- _Tasks to carry out_
(1) Do these statements agree with the report on the textile chemistry conference? For each, answer yes or no and quote the words from the report that decide it.
(a) The conference was held at SCI headquarters.
(b) Alain Langerock chaired the conference.
(c) Devan's antimicrobial agent migrates away from the fiber.
(2) According to the report on the textile chemistry conference, how does Devan's antimicrobial finish prevent further growth of microorganisms in a textile?

Dyeing to discover colour secrets

21 Dec 2011

SCI and the Society of Dyers and Colourists recently organised a joint event to celebrate the International Year of Chemistry. The conference on the Chemistry of Textiles was held at SCI headquarters and chaired by former UK MP Dr Brian Iddon.

Joanne Lyall, SCI executive director 2010-13, and Andrew Filarowski, acting chief executive officer, SDC, welcomed the delegates and stressed the importance of textile materials in everyday life. Derek Heywood, vice chairman, SCI Board of Trustees, discussed many aspects of the chemistry of the clothes we wear and demonstrated how chemical treatments and specific chemical finishes can be utilised to confer dimensional stability together with the required blend of aesthetic and functional properties desired by consumers.

Alain Langerock, business development manager, Devan, Belgium, explained that Devan is a technology company that produces speciality chemical finishes for the textile industry, which has led to innovative processing treatments.

He concentrated on the benefits of antimicrobial finishes, such as Devan's AEGISTM technology. This non-migrating antimicrobial agent is fixed to the fibre surface via a coating which microorganisms in the textile attached to. The microorganisms are then deactivated by puncturing the cell membrane, preventing further growth.

Page images and extracted text:
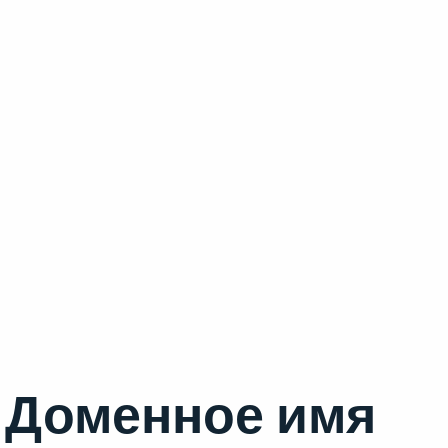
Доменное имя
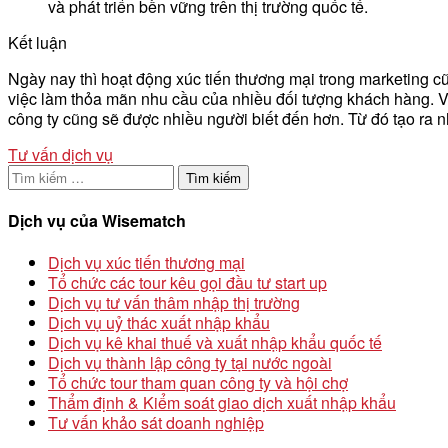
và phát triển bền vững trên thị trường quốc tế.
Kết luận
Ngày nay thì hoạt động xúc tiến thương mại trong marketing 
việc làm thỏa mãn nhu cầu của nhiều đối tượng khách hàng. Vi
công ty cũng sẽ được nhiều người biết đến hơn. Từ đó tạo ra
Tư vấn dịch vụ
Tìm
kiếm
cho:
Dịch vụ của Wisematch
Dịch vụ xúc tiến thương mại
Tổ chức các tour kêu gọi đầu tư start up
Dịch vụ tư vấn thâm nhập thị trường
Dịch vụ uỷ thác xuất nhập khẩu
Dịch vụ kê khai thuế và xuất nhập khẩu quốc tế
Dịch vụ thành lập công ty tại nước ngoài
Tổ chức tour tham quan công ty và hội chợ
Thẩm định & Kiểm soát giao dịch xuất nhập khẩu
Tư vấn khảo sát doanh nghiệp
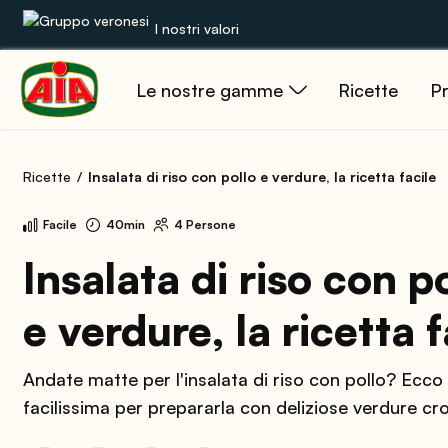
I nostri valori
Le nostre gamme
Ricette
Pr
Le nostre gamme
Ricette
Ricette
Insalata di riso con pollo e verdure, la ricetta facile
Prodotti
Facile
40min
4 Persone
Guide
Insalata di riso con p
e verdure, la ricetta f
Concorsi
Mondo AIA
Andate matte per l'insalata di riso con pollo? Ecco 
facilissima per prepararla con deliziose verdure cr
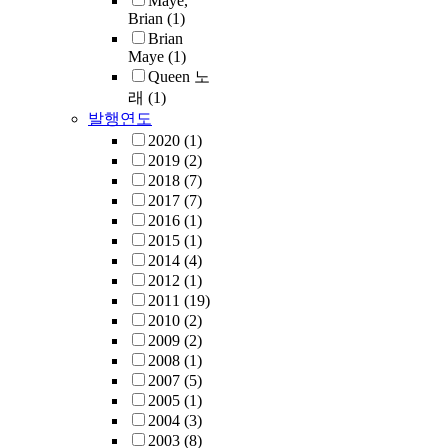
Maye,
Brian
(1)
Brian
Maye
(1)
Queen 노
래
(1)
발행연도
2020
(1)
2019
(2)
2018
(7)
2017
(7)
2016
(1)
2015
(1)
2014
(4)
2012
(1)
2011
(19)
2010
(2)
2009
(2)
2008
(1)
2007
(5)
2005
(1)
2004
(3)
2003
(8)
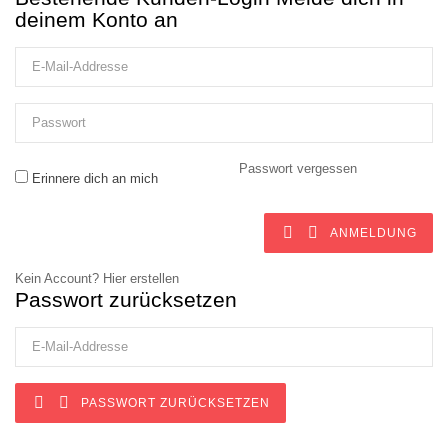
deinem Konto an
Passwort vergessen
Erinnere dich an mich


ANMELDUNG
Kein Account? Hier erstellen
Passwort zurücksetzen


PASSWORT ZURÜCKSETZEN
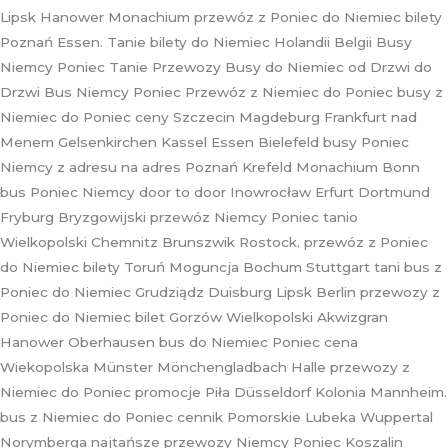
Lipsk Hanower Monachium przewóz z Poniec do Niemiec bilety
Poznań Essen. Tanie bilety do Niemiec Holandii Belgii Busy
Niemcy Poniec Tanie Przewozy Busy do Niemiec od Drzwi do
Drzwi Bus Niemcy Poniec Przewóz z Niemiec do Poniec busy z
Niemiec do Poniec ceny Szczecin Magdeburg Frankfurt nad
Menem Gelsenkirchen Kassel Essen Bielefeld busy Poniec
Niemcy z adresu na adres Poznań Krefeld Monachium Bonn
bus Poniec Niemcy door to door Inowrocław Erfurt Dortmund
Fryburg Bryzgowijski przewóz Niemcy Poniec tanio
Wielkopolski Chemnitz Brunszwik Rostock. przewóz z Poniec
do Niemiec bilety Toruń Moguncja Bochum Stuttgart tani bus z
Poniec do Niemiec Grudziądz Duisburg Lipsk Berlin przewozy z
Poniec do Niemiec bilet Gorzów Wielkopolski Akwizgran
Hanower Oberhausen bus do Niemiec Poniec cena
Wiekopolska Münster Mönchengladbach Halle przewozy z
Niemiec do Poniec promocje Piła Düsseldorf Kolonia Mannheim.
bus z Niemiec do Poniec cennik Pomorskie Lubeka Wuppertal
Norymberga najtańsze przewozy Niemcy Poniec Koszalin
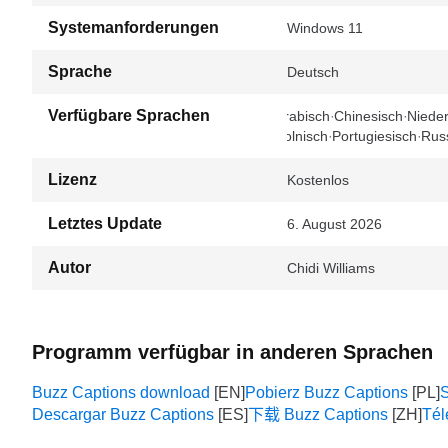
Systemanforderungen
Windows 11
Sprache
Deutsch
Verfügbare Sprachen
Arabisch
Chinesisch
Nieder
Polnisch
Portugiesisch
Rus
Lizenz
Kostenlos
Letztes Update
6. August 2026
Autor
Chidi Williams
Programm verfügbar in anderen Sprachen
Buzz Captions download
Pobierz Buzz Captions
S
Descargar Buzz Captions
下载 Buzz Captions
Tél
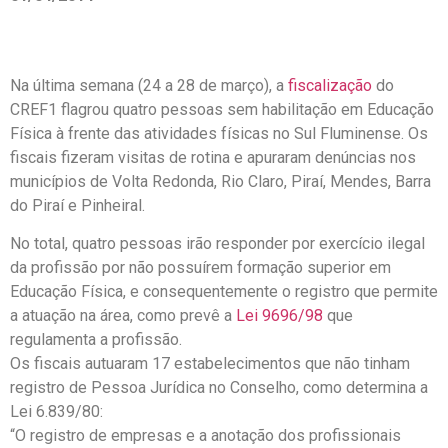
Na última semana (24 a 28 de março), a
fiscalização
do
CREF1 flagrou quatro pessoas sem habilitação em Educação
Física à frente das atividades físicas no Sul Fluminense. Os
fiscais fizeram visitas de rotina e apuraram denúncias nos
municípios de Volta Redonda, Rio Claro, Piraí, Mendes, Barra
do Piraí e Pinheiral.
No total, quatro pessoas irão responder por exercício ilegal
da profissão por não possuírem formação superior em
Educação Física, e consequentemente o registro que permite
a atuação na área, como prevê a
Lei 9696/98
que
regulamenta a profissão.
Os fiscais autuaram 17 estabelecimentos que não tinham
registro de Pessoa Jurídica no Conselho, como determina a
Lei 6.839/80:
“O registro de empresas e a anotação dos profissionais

- _Task-by-task solutions_
(1)
(a) Yes: "The conference on the Chemistry of Textiles was held at SCI headquarters"
(b) No: "chaired by former UK MP Dr Brian Iddon"
(c) No: "This non-migrating antimicrobial agent is fixed to the fibre surface"

(2) The agent is fixed to the fiber surface through a coating, and microorganisms in the textile attach to it. They are then deactivated when their cell membrane is punctured, which prevents further growth.